This does not exclude disagreement - brawls, tribal wars. However, such disputes can be conducted in such a way that new alliances under new agreements are easily formed. They often imply new organizations and responsibilities. This is usually as necessary for societal renewal as mutual creative consumption in plant and animal species. Renewal is part of the fun of living. It implies replacement of those forms of life that would perpetuate the same organizations and organisms in dull repetitiousness.

The use of objects as bearers of meaning antedates writing. In general, such objects were not supposed to have much intrinsic value. Cuneiform marks in wet clay could be made more permanent by baking the clay to brick. Jewels and statuettes made of beautiful, non-corroding metals served as tokens of respect (medals...). They circulated little since respect is personal. Amulets and talismans were used to symbolize affection and commitment. In time, they became coins - bearers of value that circulated between people through space and time forming that medium of exchange known as 'money'.

The generalized use of heterogeneous pieces of metal as value bearers was instituted in the Middle East by institutions where they were initially given as proof of lasting affection and admiration. The recipients of these tokens were often women. They were understood to personify the fertility of nature, the earth and universe (#2.1). The women who received these tokens then gave them to men to do beneficial things with such as increasing the fertility of the land by digging irrigation canals, helping widows and orphans and the like. When men again gave the tokens to women as proof of affection in love temples [100], [580]26 they started to circulate between members of the community.

These temples became brothels when entrance fees were collected at their doors. The establishment's management kept a part of the receipts for itself. The rest served to keep it going - especially to protect the women inside from customers who did not want to pay the fees. The monopolization of the women to benefit from mens' natural tendencies to love women and want to care for their families was the beginning of the state and its systems of justice based on the injustice of the monopolized control of money.

Those men who controlled other men's natural needs to renew life accumulated large harems, much wealth and power. Powerful men no longer needed other peoples' respect and loyalty in order to command and exploit them. They paid other men to enforce whatever order they wanted by defining laws, spying on them, threatening and punishing those that did not obey them. The rest of the community could also be induced to accept their institutionalized injustice by divine intervention. Priests could be paid to explain to ignorant masses that their Lords were Gods whose commands had been dictated from heaven, and that those who did not obey them would roast in hell forever. Such organizational tools served to strengthen the systematic exploitation of the small and weak by the high and mighty.

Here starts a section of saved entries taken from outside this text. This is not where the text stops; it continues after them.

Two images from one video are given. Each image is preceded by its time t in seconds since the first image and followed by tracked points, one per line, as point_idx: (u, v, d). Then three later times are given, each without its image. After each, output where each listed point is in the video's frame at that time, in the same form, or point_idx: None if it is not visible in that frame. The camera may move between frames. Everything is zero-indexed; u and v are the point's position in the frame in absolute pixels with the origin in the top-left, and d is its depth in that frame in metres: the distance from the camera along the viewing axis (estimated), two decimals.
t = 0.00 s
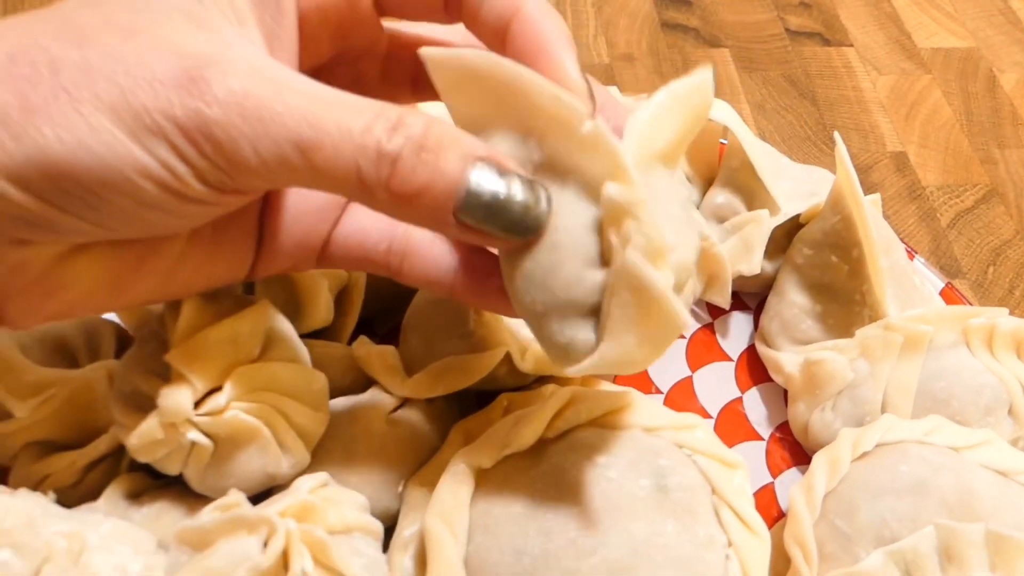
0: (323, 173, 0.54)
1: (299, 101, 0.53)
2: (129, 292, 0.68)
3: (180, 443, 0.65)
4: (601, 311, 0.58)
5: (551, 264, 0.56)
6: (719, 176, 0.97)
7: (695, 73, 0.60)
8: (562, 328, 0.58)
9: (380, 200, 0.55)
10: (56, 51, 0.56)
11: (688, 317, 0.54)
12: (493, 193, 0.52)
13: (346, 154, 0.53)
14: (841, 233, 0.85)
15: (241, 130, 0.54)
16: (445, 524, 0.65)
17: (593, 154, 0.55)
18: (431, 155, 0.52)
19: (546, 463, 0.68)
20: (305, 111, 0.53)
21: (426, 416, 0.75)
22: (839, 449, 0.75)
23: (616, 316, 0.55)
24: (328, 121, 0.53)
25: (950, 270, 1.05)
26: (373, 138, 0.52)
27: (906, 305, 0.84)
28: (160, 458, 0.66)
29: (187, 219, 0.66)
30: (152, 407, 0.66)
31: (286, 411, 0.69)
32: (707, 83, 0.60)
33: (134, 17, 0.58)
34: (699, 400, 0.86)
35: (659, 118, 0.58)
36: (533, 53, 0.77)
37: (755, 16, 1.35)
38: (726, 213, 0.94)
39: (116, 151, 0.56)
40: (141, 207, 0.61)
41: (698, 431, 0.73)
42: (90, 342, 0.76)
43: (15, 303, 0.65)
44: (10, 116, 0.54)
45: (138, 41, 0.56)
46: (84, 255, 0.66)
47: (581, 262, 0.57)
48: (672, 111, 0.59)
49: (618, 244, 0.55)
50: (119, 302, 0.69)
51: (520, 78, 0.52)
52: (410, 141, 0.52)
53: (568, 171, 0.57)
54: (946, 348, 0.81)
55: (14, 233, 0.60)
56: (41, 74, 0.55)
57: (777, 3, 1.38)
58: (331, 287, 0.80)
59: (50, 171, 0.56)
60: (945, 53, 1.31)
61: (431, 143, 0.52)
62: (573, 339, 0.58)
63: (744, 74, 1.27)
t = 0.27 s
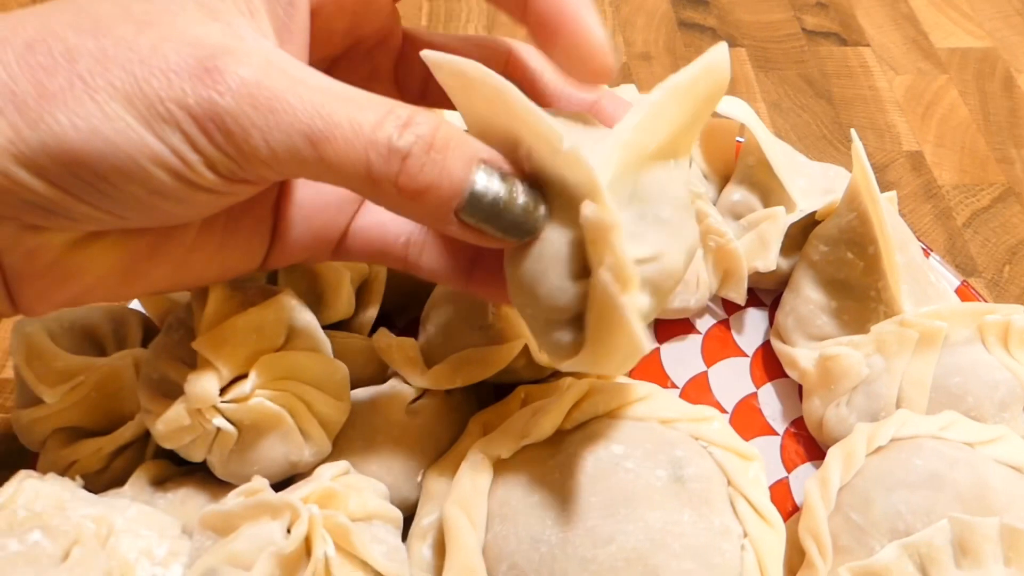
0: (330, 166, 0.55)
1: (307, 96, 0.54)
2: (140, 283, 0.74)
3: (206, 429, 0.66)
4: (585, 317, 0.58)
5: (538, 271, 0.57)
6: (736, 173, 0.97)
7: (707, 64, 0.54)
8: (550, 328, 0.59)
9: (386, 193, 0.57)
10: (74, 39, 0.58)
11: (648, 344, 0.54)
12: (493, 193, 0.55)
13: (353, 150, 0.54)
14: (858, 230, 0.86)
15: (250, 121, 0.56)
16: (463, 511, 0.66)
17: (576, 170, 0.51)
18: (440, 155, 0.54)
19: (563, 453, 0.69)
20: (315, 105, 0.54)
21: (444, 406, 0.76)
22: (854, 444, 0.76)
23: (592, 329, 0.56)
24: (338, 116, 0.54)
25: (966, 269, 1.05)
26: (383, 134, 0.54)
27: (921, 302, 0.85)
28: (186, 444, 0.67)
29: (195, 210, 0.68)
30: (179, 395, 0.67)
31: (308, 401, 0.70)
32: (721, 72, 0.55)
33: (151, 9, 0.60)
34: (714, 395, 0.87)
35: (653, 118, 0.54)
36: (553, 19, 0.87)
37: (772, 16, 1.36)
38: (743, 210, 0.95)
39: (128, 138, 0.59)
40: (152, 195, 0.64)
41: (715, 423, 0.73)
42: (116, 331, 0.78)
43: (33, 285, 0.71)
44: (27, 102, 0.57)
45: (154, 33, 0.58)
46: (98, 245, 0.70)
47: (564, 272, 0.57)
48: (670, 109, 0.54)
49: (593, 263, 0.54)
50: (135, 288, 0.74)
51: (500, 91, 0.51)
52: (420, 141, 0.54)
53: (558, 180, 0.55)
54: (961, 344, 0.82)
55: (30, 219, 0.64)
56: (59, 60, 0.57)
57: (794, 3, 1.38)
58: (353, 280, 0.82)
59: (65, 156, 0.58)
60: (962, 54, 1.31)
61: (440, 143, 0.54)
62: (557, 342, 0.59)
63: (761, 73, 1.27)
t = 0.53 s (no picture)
0: (318, 169, 0.58)
1: (299, 105, 0.58)
2: (142, 283, 0.75)
3: (221, 427, 0.67)
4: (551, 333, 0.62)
5: (514, 283, 0.61)
6: (742, 176, 0.98)
7: (708, 99, 0.55)
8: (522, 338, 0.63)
9: (375, 199, 0.59)
10: (80, 50, 0.61)
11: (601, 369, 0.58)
12: (480, 199, 0.57)
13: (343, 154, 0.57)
14: (863, 233, 0.87)
15: (244, 127, 0.59)
16: (474, 510, 0.68)
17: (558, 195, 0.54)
18: (427, 161, 0.56)
19: (572, 452, 0.70)
20: (307, 113, 0.57)
21: (454, 407, 0.77)
22: (859, 444, 0.77)
23: (557, 345, 0.60)
24: (328, 124, 0.57)
25: (970, 271, 1.06)
26: (371, 141, 0.56)
27: (925, 304, 0.86)
28: (201, 443, 0.68)
29: (193, 213, 0.71)
30: (194, 395, 0.68)
31: (321, 400, 0.71)
32: (725, 102, 0.56)
33: (157, 23, 0.64)
34: (721, 396, 0.88)
35: (643, 147, 0.56)
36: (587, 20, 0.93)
37: (779, 20, 1.37)
38: (749, 212, 0.96)
39: (127, 143, 0.62)
40: (152, 198, 0.67)
41: (721, 423, 0.74)
42: (132, 331, 0.79)
43: (35, 286, 0.72)
44: (34, 108, 0.60)
45: (156, 45, 0.61)
46: (100, 246, 0.72)
47: (537, 289, 0.60)
48: (662, 137, 0.56)
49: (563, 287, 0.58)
50: (135, 293, 0.76)
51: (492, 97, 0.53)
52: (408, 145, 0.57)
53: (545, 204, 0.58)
54: (965, 346, 0.82)
55: (36, 221, 0.67)
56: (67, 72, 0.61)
57: (800, 7, 1.39)
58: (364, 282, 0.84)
59: (68, 159, 0.62)
60: (968, 57, 1.32)
61: (427, 149, 0.56)
62: (526, 352, 0.63)
63: (767, 76, 1.28)
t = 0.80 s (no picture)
0: (319, 168, 0.60)
1: (299, 107, 0.60)
2: (150, 284, 0.77)
3: (231, 424, 0.69)
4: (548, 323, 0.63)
5: (511, 275, 0.62)
6: (741, 180, 1.00)
7: (694, 95, 0.57)
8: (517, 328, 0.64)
9: (374, 196, 0.61)
10: (91, 59, 0.64)
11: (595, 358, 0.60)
12: (475, 194, 0.59)
13: (343, 155, 0.59)
14: (860, 236, 0.89)
15: (247, 130, 0.61)
16: (477, 506, 0.69)
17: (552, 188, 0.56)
18: (422, 158, 0.59)
19: (574, 450, 0.71)
20: (306, 115, 0.60)
21: (459, 405, 0.79)
22: (855, 443, 0.78)
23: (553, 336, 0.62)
24: (326, 124, 0.59)
25: (967, 274, 1.08)
26: (367, 139, 0.59)
27: (921, 306, 0.87)
28: (211, 439, 0.70)
29: (199, 215, 0.72)
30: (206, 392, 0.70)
31: (329, 398, 0.73)
32: (710, 98, 0.58)
33: (165, 33, 0.67)
34: (720, 396, 0.89)
35: (632, 143, 0.58)
36: (577, 85, 0.90)
37: (779, 27, 1.38)
38: (748, 216, 0.98)
39: (137, 147, 0.63)
40: (161, 200, 0.68)
41: (720, 422, 0.76)
42: (143, 330, 0.81)
43: (48, 287, 0.75)
44: (48, 114, 0.62)
45: (164, 53, 0.64)
46: (107, 247, 0.74)
47: (534, 281, 0.62)
48: (651, 133, 0.58)
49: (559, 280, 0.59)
50: (142, 295, 0.78)
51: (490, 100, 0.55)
52: (405, 144, 0.59)
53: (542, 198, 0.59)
54: (959, 347, 0.84)
55: (48, 223, 0.69)
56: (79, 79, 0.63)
57: (800, 13, 1.41)
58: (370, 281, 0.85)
59: (80, 163, 0.63)
60: (965, 63, 1.34)
61: (422, 146, 0.59)
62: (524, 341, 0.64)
63: (767, 82, 1.30)
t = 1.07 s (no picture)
0: (326, 172, 0.61)
1: (306, 112, 0.61)
2: (160, 288, 0.78)
3: (237, 426, 0.70)
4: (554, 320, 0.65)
5: (515, 275, 0.64)
6: (742, 186, 1.01)
7: (692, 91, 0.57)
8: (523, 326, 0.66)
9: (380, 198, 0.62)
10: (102, 68, 0.65)
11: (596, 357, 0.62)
12: (478, 194, 0.60)
13: (350, 158, 0.60)
14: (858, 242, 0.89)
15: (256, 135, 0.62)
16: (480, 508, 0.70)
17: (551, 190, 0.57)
18: (427, 159, 0.60)
19: (576, 452, 0.72)
20: (313, 118, 0.61)
21: (462, 408, 0.80)
22: (853, 447, 0.79)
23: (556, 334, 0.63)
24: (332, 128, 0.61)
25: (965, 279, 1.08)
26: (373, 141, 0.60)
27: (919, 311, 0.88)
28: (217, 442, 0.71)
29: (208, 218, 0.73)
30: (213, 395, 0.71)
31: (333, 401, 0.74)
32: (706, 95, 0.57)
33: (173, 40, 0.68)
34: (720, 399, 0.90)
35: (632, 142, 0.59)
36: (576, 90, 0.91)
37: (779, 33, 1.39)
38: (748, 221, 0.99)
39: (148, 154, 0.64)
40: (171, 206, 0.69)
41: (720, 426, 0.77)
42: (150, 333, 0.82)
43: (60, 293, 0.76)
44: (60, 122, 0.64)
45: (173, 61, 0.65)
46: (118, 251, 0.76)
47: (537, 280, 0.63)
48: (650, 131, 0.58)
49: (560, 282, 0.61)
50: (152, 299, 0.79)
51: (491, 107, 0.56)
52: (410, 147, 0.60)
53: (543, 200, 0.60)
54: (957, 352, 0.85)
55: (61, 229, 0.70)
56: (90, 88, 0.64)
57: (801, 20, 1.42)
58: (375, 284, 0.85)
59: (92, 171, 0.64)
60: (964, 70, 1.34)
61: (426, 148, 0.60)
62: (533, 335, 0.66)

The Great Lords cared as little for the beauties of nature as for the sufferings of their subjects. If there was money to make by cutting forests down, their slaves could be ordered to do it. Single men were told to satisfy their needs for female company elsewhere by raiding other tribes for their material wealth and slaves of both sexes. The females filled private and public pleasure palaces; the males were put to work making arms and building fortifications - and paid enough to keep them satisfied making more slaves in public pleasure places.

It was the beginning of the protection racket system. Men had to be forced to make weapons and fortresses to protect communities against external aggression. Forcing them to do this required oppressive systems of internal order. Potentates bullied retainers into obedience; judges, policemen, hangmen, priests helped them to control the rest of the population with monopolized brutality. It was also the end of the order based on the mutual respect of people for each other and their natural environment. The tokens of affection and respect for the female creative principle had become tools of their oppression and destruction. Recollections of this replacement of real by symbolic value are recorded in Bible. It was the fall from paradise (#3.1).